--- PASSAGE SHOWN ---

TL;DR: A production Flutter BLE app needs: permissions setup → scan UI → connection state management → service discovery → characteristic read/write/notify → error recovery → clean dispose. This guide builds a complete sensor dashboard app step by step using flutter_blue_plus, covering every layer from architecture to real-device testing.
Build a Complete Flutter BLE App: End-to-End Guide with flutter_blue_plus
You've read the individual guides — scanning, GATT, permissions, read/write. Now it's time to put everything together into a real, production-quality app. This guide builds a complete BLE sensor dashboard: discover nearby devices, connect, read live sensor data via notifications, send commands, and handle disconnections gracefully.
What We're Building
A BLE Sensor Dashboard app that:
- Scans for and lists nearby BLE devices
- Connects to a selected device (ESP32, Arduino, or any BLE peripheral)
- Displays real-time sensor data via GATT notifications
- Sends commands via write characteristics
- Handles connection drops with auto-reconnect
- Cleans up all resources properly
Prerequisite reading:
- BLE Fundamentals for Flutter
- GATT Profiles Explained
- Flutter BLE Permissions Setup
- Scanning & Device Discovery
- Reading & Writing Characteristics
Project Setup
1. pubspec.yaml
dependencies:
flutter:
sdk: flutter
flutter_blue_plus: ^1.31.0
provider: ^6.1.0
permission_handler: ^11.3.0
device_info_plus: ^10.1.0
2. Permissions
AndroidManifest.xml:
<uses-permission android:name="android.permission.BLUETOOTH_SCAN"
android:usesPermissionFlags="neverForLocation" />
<uses-permission android:name="android.permission.BLUETOOTH_CONNECT" />
<uses-permission android:name="android.permission.ACCESS_FINE_LOCATION" />
<uses-feature android:name="android.hardware.bluetooth_le" android:required="true" />
iOS Info.plist:
<key>NSBluetoothAlwaysUsageDescription</key>
<string>This app connects to BLE sensors to display real-time data.</string>
See the complete permissions guide for all edge cases.

--- STORED DATA ---

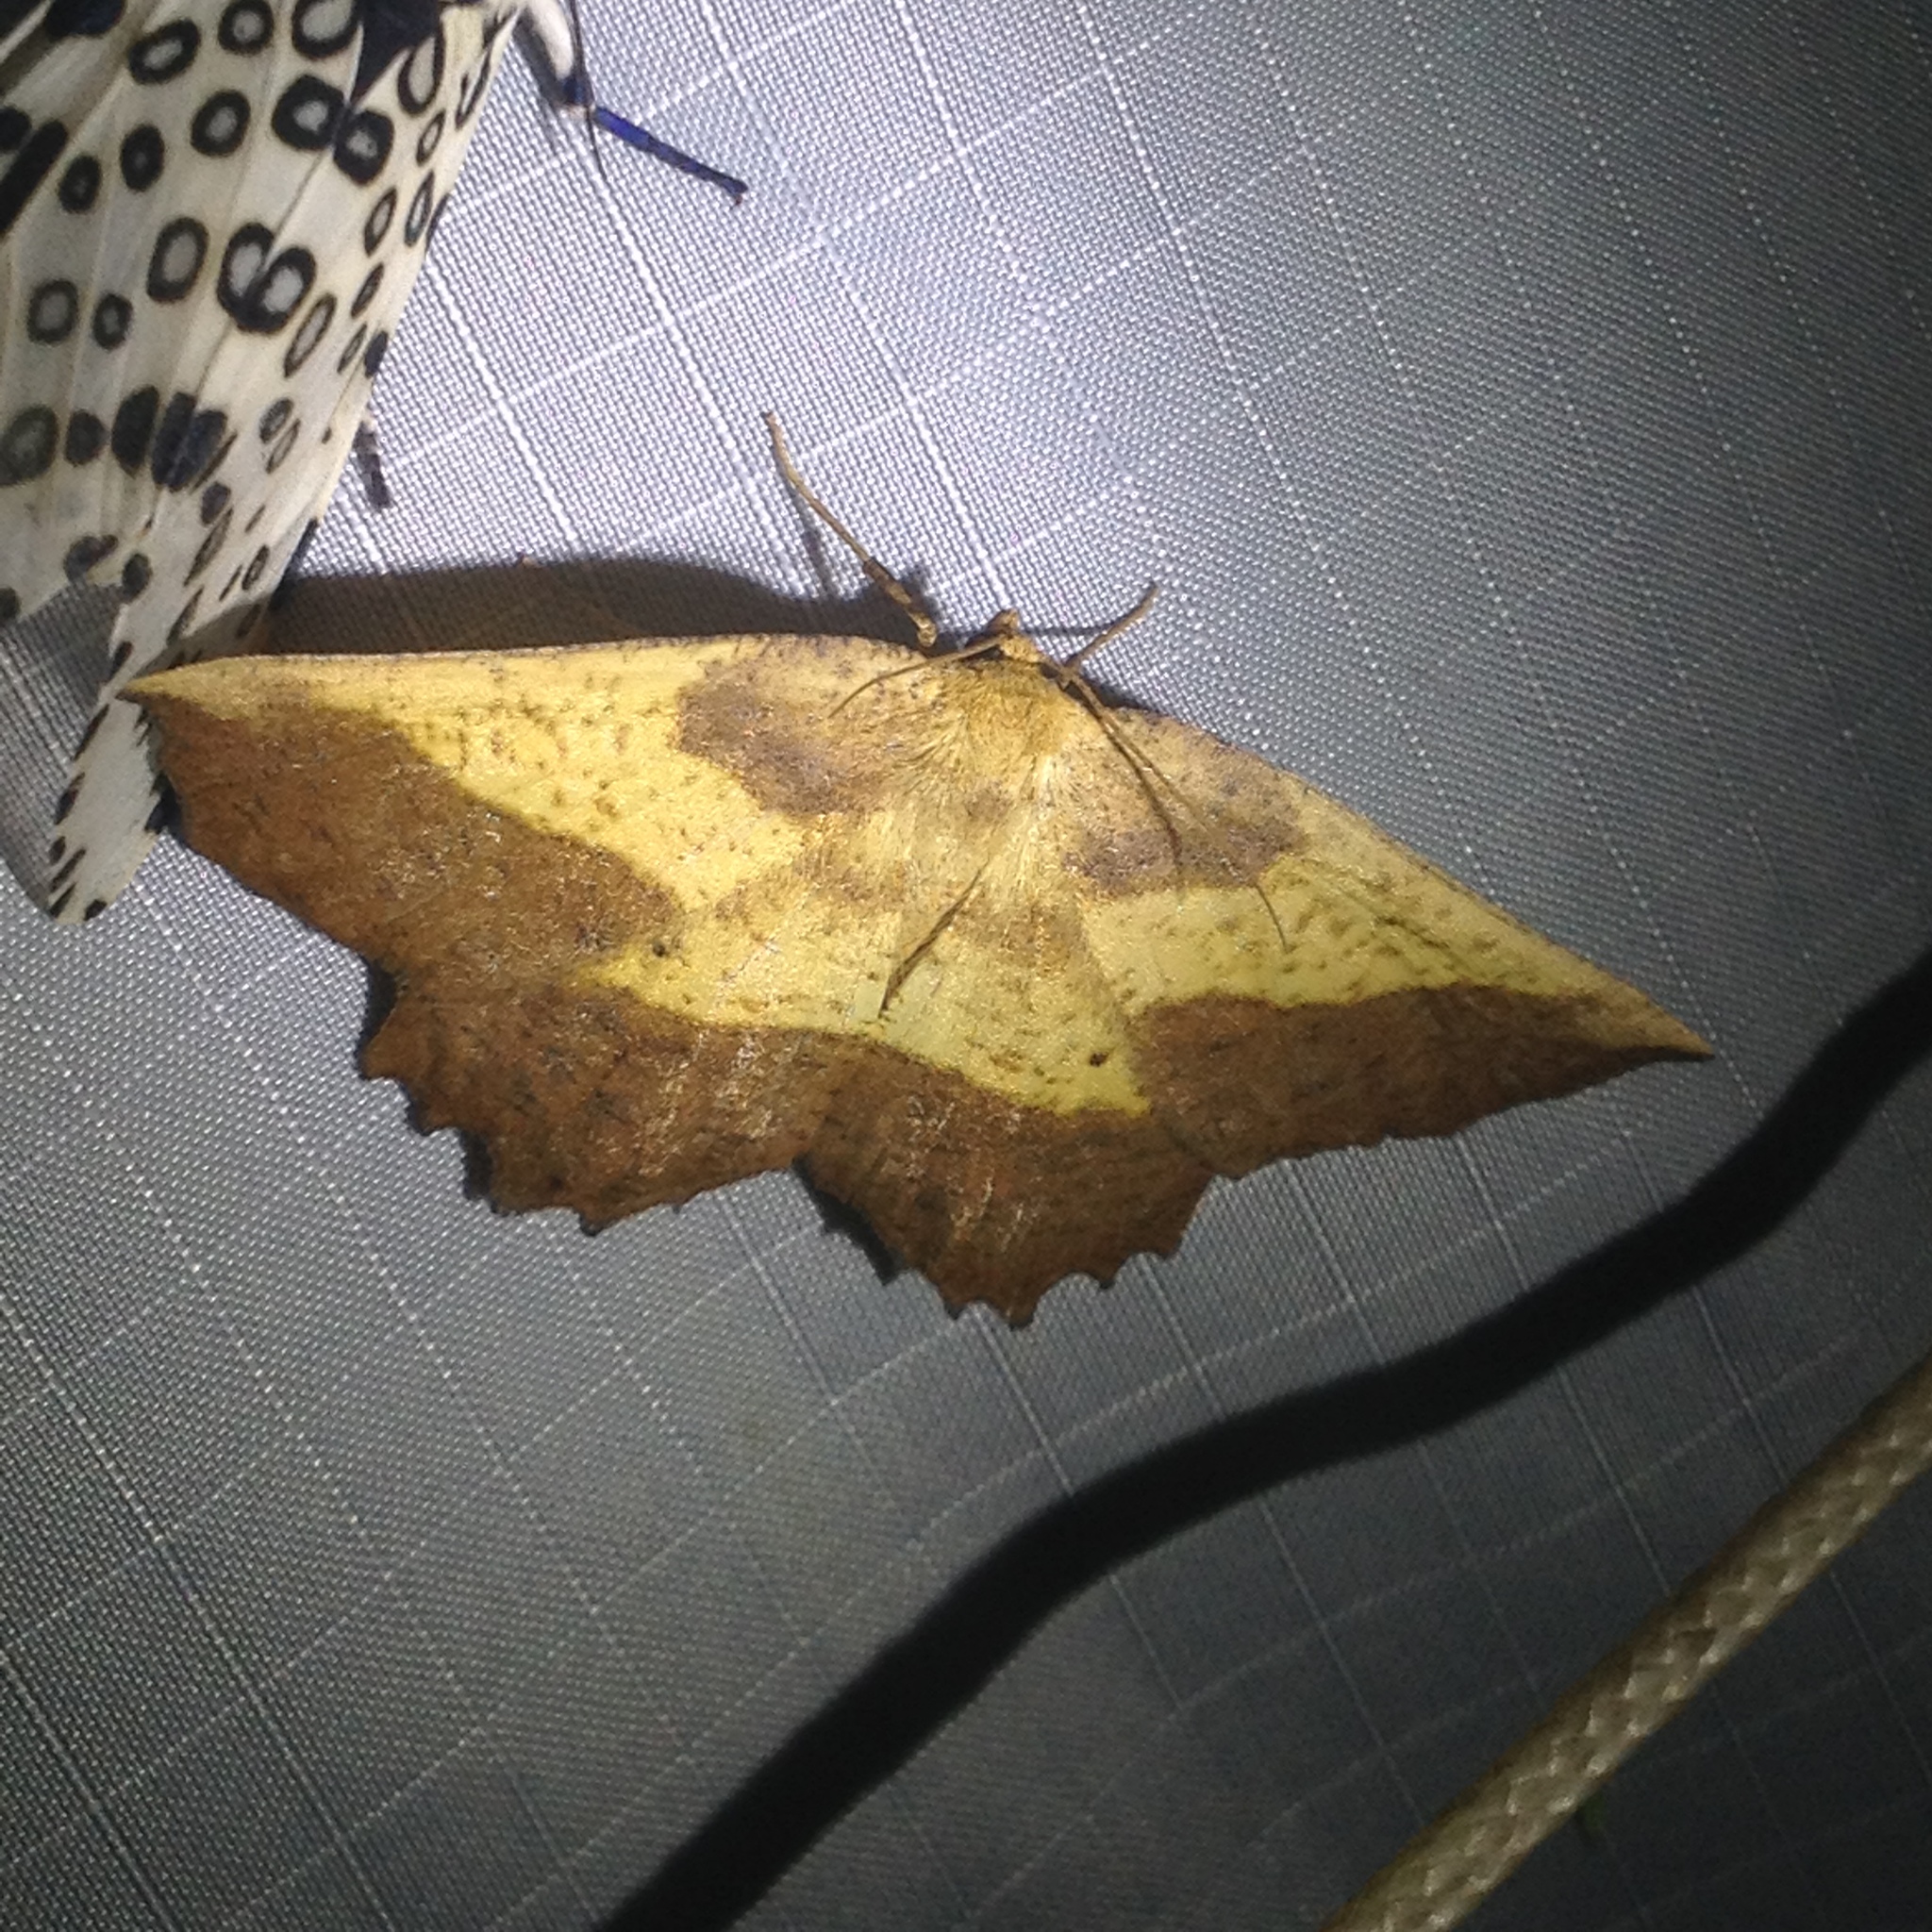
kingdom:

---

WHAT IS REQUIRED -
In the Flutter BLE app guide, what version constraint does pubspec.yaml give for provider?

SOLUTION FOR THIS EXERCISE -
^6.1.0